> [Directive]: For each line below with the word "Пристраивается", write out a copy.

> [Data for analysis]:
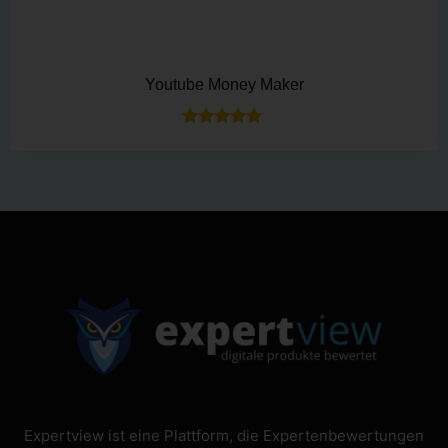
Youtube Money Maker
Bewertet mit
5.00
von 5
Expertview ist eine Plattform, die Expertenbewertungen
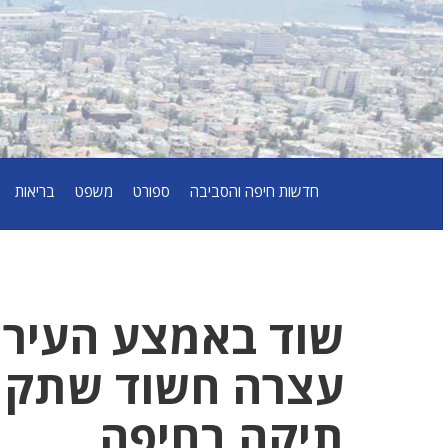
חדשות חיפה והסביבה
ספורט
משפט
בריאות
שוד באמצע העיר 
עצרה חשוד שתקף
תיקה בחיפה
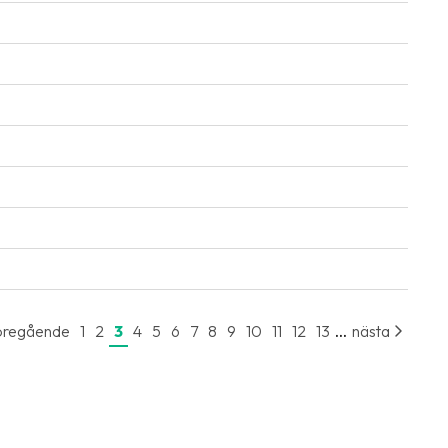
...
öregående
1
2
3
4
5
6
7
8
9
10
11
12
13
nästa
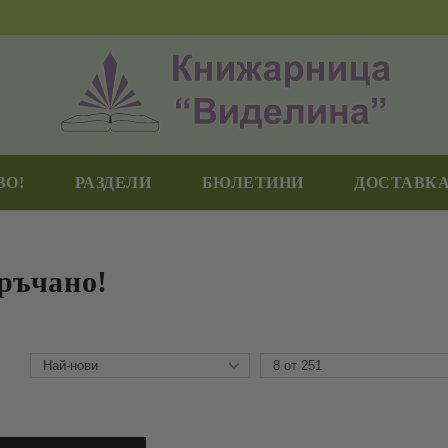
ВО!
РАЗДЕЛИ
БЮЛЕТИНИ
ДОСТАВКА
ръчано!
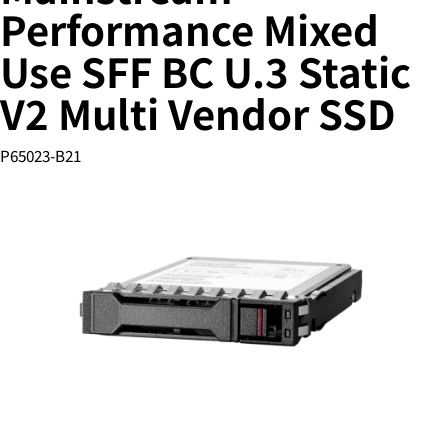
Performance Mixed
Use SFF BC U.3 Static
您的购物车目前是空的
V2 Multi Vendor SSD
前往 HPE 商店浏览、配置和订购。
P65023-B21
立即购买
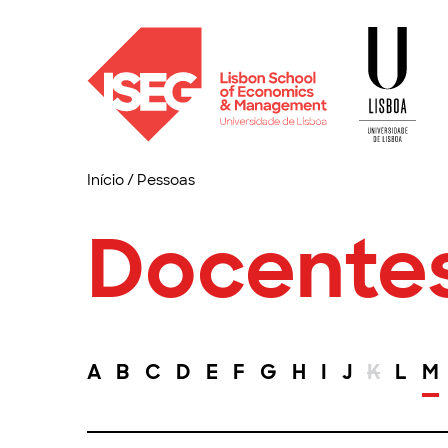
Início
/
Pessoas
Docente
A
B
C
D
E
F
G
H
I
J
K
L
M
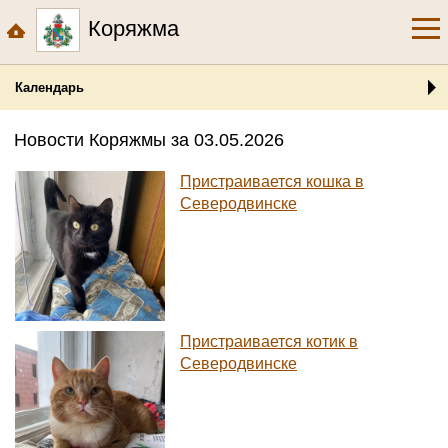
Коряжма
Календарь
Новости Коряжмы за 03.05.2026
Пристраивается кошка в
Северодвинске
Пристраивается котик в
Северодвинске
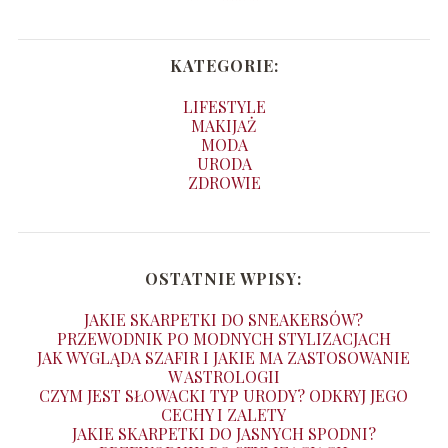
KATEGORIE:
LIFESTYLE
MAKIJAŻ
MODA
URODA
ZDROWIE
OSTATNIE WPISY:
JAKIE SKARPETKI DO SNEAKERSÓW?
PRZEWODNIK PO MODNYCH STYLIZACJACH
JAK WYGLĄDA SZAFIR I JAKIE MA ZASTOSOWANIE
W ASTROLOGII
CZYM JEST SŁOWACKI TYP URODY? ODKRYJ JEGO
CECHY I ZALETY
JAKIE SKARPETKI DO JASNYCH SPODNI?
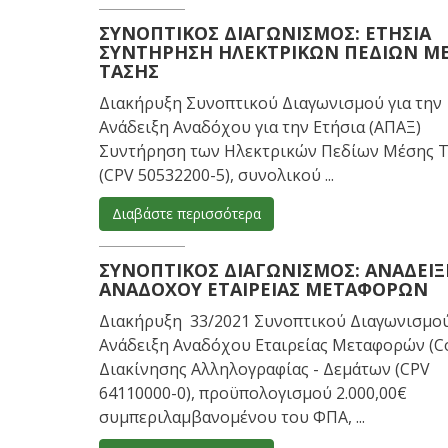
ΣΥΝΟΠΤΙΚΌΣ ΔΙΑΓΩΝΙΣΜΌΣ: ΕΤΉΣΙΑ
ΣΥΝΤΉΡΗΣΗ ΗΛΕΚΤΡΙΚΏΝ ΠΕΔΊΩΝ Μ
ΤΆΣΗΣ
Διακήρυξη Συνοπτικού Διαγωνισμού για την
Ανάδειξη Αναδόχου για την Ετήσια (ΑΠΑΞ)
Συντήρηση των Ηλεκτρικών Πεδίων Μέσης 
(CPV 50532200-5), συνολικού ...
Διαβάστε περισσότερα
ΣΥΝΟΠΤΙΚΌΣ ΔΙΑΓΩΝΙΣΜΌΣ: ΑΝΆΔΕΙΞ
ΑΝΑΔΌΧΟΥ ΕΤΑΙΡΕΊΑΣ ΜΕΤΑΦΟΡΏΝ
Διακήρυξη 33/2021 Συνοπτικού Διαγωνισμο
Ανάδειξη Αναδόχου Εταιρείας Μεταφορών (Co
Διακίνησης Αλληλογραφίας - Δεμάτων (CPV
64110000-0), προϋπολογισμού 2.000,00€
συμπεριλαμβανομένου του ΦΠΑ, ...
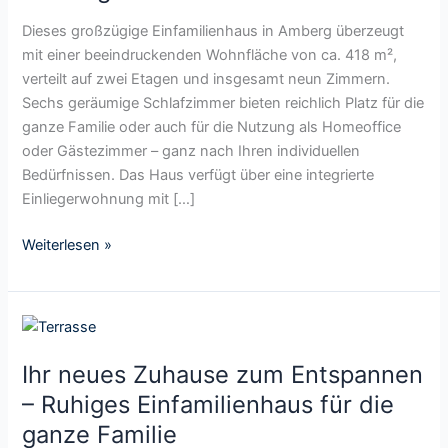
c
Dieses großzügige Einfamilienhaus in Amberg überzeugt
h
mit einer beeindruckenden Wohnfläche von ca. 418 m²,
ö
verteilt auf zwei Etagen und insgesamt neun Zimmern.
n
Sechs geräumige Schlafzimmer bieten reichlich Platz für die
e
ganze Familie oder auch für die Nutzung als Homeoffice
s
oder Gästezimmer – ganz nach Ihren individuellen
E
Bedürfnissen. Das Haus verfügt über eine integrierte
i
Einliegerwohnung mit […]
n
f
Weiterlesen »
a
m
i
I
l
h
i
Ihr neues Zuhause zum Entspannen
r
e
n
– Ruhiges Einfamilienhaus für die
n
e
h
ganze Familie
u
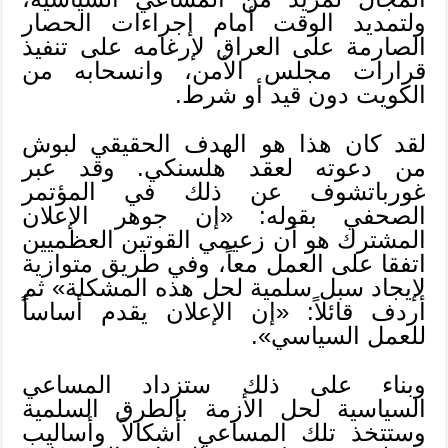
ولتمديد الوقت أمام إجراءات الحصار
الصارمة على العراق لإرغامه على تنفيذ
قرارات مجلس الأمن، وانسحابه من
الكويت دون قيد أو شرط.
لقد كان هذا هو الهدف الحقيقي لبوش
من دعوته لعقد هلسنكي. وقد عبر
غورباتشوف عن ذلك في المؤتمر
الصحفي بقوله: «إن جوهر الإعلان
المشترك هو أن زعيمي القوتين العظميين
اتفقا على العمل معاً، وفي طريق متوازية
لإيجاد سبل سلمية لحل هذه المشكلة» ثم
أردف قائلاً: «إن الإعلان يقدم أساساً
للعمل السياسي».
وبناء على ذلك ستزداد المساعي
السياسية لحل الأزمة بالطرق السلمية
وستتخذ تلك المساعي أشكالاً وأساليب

==

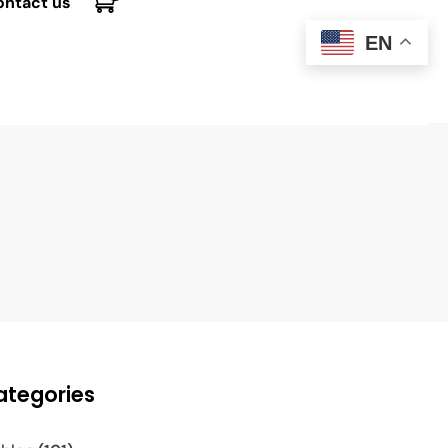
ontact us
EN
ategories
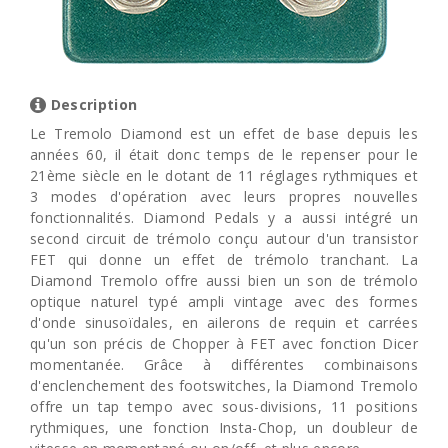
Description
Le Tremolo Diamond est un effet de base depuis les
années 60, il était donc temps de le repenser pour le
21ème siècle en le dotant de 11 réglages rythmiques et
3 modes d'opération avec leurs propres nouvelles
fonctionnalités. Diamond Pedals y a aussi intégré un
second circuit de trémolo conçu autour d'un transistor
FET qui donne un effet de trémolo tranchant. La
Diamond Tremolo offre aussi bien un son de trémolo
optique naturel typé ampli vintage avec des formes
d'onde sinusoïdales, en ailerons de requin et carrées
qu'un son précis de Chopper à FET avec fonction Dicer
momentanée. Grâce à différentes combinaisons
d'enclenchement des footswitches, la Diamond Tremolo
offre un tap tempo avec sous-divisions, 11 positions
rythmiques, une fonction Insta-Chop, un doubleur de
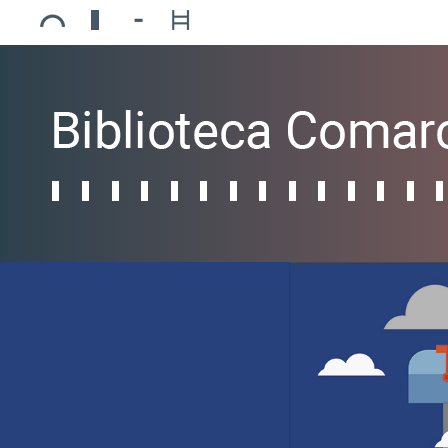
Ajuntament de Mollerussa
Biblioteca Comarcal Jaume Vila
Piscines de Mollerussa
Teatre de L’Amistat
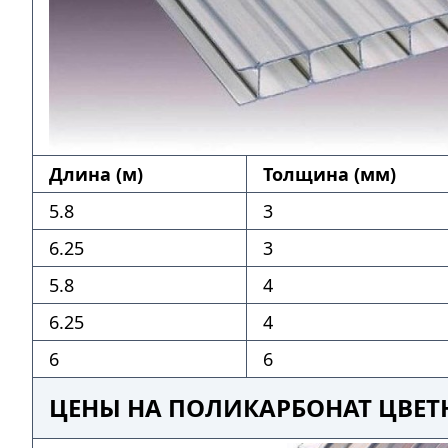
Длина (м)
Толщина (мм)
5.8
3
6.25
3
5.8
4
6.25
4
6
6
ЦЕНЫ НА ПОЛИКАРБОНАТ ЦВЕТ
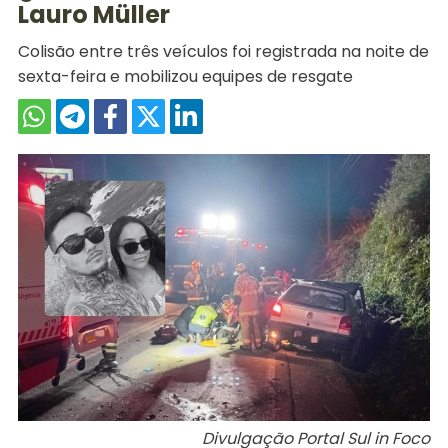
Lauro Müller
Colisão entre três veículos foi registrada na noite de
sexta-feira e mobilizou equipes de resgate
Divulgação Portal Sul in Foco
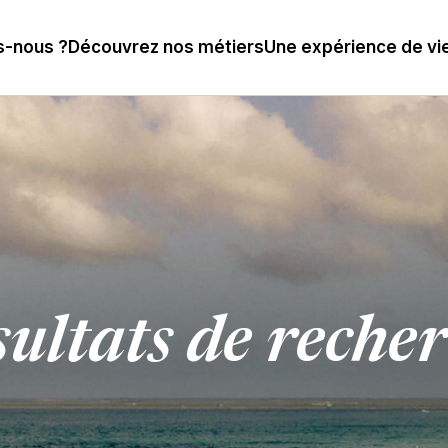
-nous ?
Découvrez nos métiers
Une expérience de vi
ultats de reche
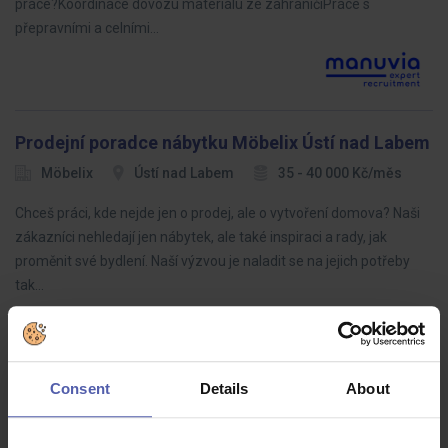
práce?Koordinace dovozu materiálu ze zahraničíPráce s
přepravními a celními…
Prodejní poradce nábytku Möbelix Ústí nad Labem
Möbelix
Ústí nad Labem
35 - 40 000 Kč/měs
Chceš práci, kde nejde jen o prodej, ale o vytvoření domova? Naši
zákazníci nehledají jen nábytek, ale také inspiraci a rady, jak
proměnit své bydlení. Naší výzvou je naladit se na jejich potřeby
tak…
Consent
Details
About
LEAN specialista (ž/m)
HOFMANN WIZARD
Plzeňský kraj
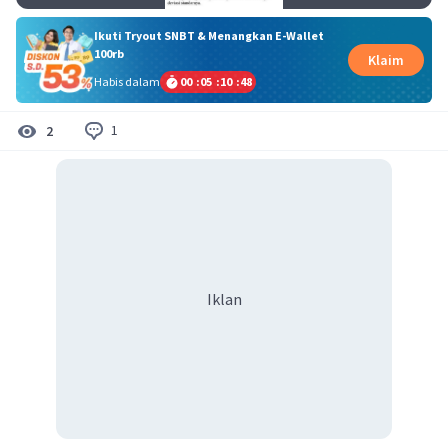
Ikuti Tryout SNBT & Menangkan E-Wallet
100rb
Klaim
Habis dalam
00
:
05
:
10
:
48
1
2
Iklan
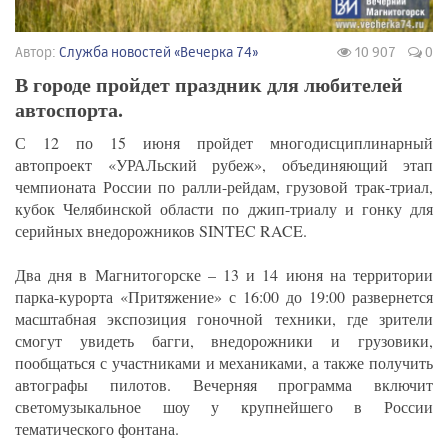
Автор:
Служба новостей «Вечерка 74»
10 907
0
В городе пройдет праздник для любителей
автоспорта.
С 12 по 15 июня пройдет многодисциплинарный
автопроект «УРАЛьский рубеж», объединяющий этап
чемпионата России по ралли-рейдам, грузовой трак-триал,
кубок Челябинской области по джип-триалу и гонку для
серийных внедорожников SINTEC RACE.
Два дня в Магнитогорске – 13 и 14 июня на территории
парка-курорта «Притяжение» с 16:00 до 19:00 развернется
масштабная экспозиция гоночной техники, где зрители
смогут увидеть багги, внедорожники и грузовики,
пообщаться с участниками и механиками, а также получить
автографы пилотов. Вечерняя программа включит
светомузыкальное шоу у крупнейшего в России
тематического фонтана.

> [Result below]:
Пристраивается кошка в
Пристраивается котик в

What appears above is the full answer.